> **Given passage**:
□ □ □ □ □

Mixing models helps a broker manage risk and costs. Internalising some trades smooths revenue. Passing other trades out protects the firm from sharp clients. From a business view, that is rational. From a trader view, it can feel opaque if the broker never explains how routing decisions are made.
What a trader should watch for
Because hybrids are so common, the question is not “does my broker ever B-book trades” but “how do they behave with that power”. Fair firms disclose the broad outlines of their model, treat profitable traders professionally and do not change execution quality when a client has a good run.
Red flags include sudden spread changes for one client group, platform slowness only when you trade certain styles, or a history of regulatory action for unfair execution. Reading client agreement terms and best execution policy documents gives hints, though they are not always written in plain language.
For practical purposes, if you use reasonable leverage and hold trades for more than a few seconds, you will probably be fine at a decent hybrid broker. If you scalp aggressively or use arbitrage strategies, you need to pay closer attention to how your orders are filled, which can include running small live tests across several brokers to compare.
Regulation, region and what that means for broker choice
Broker type is tied closely to where the firm is based and who supervises it. Two brokers can claim to be ECN, yet one is regulated in a major financial centre and another is registered in a small offshore jurisdiction with light oversight.
Heavily regulated regions
The forex trading is heavily regulated in most developed nations. The regulation in other parts of the world can often be lacking.
This does not remove all risk, but it narrows the range of behaviour. A market maker in a strict region cannot change your account history without leaving evidence. Complaints can go to an ombudsman or court with a real chance of redress. Regulators can and do fine or ban firms that mistreat clients or misrepresent their services.

□ □ □ □ □

Data excerpts:
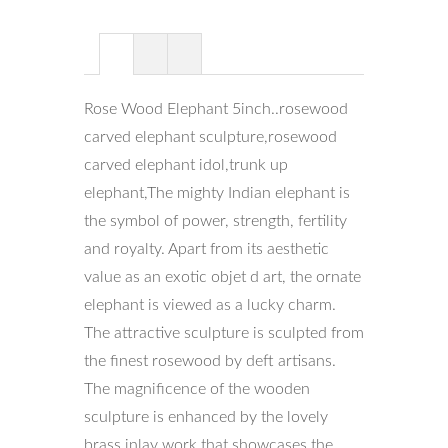
Rose Wood Elephant 5inch..rosewood
carved elephant sculpture,rosewood
carved elephant idol,trunk up
elephant,The mighty Indian elephant is
the symbol of power, strength, fertility
and royalty. Apart from its aesthetic
value as an exotic objet d art, the ornate
elephant is viewed as a lucky charm.
The attractive sculpture is sculpted from
the finest rosewood by deft artisans.
The magnificence of the wooden
sculpture is enhanced by the lovely
brass inlay work that showcases the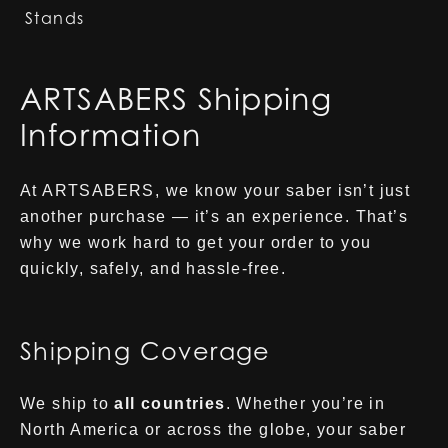
Stands
ARTSABERS Shipping
Information
At ARTSABERS, we know your saber isn’t just
another purchase — it’s an experience. That’s
why we work hard to get your order to you
quickly, safely, and hassle-free.
Shipping Coverage
We ship to
all countries
. Whether you’re in
North America or across the globe, your saber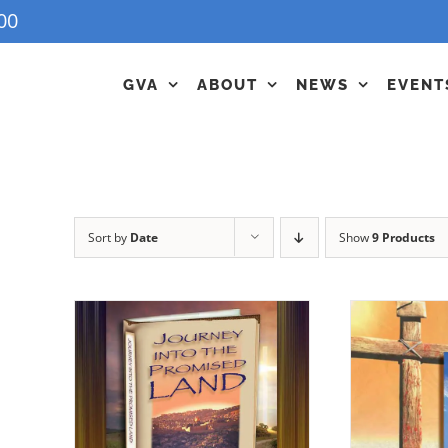
00
GVA
ABOUT
NEWS
EVENT
Sort by
Date
Show
9 Products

□ □ □ □ □

> **Instruction**:
Answer these questions using the passage on forex brokers.
(a) What do fair firms disclose about their business?
(b) Which three red flags does the passage list?
(c) In heavily regulated regions, where can complaints be taken?

> **Task output**:
(a) The broad outlines of their model.
(b) Sudden spread changes for one client group, platform slowness only when certain trading styles are used, and a history of regulatory action for unfair execution.
(c) To an ombudsman or a court.